Backlog Report: Is it worth buying a PS3 to play Mad Maestro?

No, obviously. You don’t need a PlayStation 3 to play Mad Maestro. Your PlayStation 2 with your PS2 DualShock controllers will play this just fine.

If you want to play on a PS2 emulator, though — you’re gonna want at least the controllers from the PS3, as it is only with a PS3 controller, with its USB connector and its pressure sensitive face buttons, that you’re going to have any chance whatsoever of playing Mad Maestro in its normal mode.

But we’ll get to that.

Your totally magical musical powers…

In Mad Maestro, you play a lonely conductor who wants to save his local concert hall, that is due to be torn down because nobody appreciates music anymore. He is gifted a magical baton by a fairy, and must use these new powers to help out where he can using the power of conducting classical music!

It’s a little like the amazing Elite Beat Agents, in that way. (Elite Beat Agents is the rhythm game to which all other rhythm games must be compared, and found wanting). A boy wants to attract swans with his flute playing, but a storm is moving in. An acrobat in a circus is discouraged because so few people come to her shows. A man wants to surprise a woman with a declaration of love. In all of these things, the only thing that can save them is the Mad Maestro, his magical baton, and the orchestra that suddenly appears when he starts counting the beat.

It’s CONDUCTING!

Your job is simply to press a button in time with a ball bouncing between four circles (for 4/4 pieces) or three circles (for 3/4 pieces and waltzes). The circles will move toward each other to signal a faster tempo, and further apart for a slower tempo.

Sometimes an arrow appears in a circle; pressing the equivalent D-Pad button at the same time you count the beat cues an orchestra section to take the lead for a measure. The colored borders to the circles signal the volume of the phrase; harder is louder.

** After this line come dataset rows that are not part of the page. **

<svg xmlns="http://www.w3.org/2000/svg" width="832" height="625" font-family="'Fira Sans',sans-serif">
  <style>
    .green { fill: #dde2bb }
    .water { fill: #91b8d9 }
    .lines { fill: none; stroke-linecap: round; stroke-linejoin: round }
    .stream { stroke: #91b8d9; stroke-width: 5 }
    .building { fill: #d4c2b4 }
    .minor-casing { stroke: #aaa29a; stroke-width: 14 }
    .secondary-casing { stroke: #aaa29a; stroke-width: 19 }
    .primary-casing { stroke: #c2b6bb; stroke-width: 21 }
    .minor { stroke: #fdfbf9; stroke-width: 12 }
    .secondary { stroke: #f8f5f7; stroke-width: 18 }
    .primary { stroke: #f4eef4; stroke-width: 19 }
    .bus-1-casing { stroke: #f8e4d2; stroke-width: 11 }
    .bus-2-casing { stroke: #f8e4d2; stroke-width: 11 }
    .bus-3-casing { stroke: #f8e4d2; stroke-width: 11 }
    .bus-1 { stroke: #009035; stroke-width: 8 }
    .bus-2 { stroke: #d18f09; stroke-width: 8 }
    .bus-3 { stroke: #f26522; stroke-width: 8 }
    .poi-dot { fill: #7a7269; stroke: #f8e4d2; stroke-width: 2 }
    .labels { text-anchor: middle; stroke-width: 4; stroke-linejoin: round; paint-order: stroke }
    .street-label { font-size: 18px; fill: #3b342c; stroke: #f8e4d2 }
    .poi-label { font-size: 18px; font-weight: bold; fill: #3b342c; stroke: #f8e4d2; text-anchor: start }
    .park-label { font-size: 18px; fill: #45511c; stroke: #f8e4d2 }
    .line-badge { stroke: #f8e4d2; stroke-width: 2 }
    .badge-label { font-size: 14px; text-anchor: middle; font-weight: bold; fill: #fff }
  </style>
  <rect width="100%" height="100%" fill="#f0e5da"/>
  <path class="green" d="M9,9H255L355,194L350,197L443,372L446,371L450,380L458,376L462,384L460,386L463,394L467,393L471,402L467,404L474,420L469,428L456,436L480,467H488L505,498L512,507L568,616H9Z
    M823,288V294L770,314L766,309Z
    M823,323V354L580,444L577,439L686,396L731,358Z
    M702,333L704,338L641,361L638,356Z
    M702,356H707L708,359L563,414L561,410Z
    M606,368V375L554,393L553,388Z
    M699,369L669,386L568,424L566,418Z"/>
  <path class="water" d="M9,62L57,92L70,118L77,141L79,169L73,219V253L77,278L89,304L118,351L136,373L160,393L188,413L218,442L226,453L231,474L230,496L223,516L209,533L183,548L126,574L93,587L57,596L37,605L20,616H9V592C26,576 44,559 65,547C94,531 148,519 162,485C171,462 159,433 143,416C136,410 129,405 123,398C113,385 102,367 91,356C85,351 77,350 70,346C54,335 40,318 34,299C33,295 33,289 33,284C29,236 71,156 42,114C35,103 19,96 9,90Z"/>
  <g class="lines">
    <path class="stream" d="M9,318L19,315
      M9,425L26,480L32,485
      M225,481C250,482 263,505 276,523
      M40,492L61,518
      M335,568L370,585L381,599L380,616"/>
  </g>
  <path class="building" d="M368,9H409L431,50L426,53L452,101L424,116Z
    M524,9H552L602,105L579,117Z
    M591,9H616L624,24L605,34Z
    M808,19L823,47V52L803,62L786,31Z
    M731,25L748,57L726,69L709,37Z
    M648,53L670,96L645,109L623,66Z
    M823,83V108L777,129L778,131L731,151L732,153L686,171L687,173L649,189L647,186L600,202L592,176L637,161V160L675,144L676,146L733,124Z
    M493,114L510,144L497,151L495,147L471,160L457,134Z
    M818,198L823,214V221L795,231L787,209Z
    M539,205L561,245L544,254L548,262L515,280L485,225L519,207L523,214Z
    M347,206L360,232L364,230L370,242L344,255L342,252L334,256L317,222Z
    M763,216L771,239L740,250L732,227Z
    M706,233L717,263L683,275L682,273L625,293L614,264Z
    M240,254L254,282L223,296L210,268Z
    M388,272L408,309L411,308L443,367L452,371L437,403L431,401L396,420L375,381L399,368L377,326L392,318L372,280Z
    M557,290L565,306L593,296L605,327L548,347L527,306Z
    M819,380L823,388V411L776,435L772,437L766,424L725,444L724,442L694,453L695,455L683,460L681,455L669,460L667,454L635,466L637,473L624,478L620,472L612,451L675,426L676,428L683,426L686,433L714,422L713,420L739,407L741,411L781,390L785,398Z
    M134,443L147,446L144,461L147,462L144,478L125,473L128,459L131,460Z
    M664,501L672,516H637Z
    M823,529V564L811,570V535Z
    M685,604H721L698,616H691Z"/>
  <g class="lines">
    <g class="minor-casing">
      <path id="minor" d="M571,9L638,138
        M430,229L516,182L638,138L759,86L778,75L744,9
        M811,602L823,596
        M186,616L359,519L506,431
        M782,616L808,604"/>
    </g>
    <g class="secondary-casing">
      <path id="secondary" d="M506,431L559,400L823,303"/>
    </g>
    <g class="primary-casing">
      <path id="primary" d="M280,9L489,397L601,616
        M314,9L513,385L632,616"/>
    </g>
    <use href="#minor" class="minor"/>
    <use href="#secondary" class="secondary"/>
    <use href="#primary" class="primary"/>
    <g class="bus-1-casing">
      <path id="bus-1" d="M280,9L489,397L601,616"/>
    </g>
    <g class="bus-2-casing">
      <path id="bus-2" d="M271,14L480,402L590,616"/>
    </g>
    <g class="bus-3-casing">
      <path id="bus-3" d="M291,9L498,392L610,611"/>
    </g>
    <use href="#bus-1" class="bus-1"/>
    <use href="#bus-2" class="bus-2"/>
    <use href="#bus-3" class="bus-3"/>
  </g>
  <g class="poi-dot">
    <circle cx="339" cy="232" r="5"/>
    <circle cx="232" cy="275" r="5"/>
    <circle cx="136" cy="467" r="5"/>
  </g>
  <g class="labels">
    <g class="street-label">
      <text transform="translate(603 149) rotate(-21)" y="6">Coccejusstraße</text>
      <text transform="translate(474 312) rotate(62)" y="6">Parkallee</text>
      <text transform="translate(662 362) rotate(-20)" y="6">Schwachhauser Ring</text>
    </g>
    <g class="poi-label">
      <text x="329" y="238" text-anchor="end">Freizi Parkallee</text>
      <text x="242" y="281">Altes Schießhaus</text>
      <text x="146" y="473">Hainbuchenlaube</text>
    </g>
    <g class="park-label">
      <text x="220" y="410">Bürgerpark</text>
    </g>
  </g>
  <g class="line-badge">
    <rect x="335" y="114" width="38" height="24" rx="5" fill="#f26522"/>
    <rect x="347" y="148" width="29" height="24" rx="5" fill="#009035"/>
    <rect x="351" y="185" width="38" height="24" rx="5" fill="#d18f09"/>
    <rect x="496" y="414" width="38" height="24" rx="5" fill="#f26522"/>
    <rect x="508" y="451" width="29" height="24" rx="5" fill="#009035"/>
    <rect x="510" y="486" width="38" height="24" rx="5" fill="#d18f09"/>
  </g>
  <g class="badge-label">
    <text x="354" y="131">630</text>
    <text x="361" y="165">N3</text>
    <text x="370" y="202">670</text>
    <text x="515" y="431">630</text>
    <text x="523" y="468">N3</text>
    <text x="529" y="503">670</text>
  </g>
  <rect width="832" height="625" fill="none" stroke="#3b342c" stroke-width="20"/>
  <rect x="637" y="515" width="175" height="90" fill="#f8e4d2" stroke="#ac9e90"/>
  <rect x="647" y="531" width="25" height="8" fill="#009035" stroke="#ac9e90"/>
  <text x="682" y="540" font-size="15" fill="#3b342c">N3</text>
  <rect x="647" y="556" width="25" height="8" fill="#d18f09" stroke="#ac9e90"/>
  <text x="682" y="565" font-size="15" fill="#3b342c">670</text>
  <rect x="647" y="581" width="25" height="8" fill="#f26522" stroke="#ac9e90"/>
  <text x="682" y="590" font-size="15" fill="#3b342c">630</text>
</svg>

This is why you need that PS3 controller. It’s the only controller that lets you play the game, using the PCSX2 emulator. Very few PS2 games used the button sensitivity; this one, and Metal Gear Solid 3, are the only ones I know of. I’m lucky I still have the PS3 for White Knight Chronicles and Final Fantasy XIII set up. With a little bit of effort, I got one of those PS3 controllers working and jumped into the game.

Music title card

The musical selections are all (so far) well-known pieces. I haven’t finished the game, but so far, there haven’t been anything I don’t think I haven’t heard before. Everyone has heard these pieces, even if they don’t know the names.

And if the Mad Maestro just kept to one tempo, this would be an easy game. That might work for Elite Beat Agents or Unjammer Lammy, but the Maestro doesn’t believe in easy songs.

I’m not sure what kind of maniacal musical genius you have to be to get perfect scores in this game; I’ve never managed better than a “C”, and I can usually master a rhythm game in a few tries. In this, I’m doing the best I can.

Back in the apartment

As you help people, they begin to hang out in your apartment and accompany you on your conducting missions as members of the orchestra. You can even call them back to perform on stage in “Free Play” mode, where you can perform the music to an appreciative audience.

There’s a few other modes. You can replay a level just as you did the first time. You can just sit back and listen to the music. You can record your Free Play session and play it back. There’s lots of ways to enjoy the Mad Maestro.

Better acoustics inside

If you’d like to play the game but don’t happen to have a PS3 laying around, you can try “Child Mode”. It’s the same game, just without worrying about how hard you press the button. Not since Cello Hero has there been a rhythm game so utterly devoted to teaching an appreciation for classical music.

I bought this game years ago and was devastated when I found out I couldn’t play it on anything but the original hardware. Things have improved since then, and I’m very happy I can finally play Mad Maestro!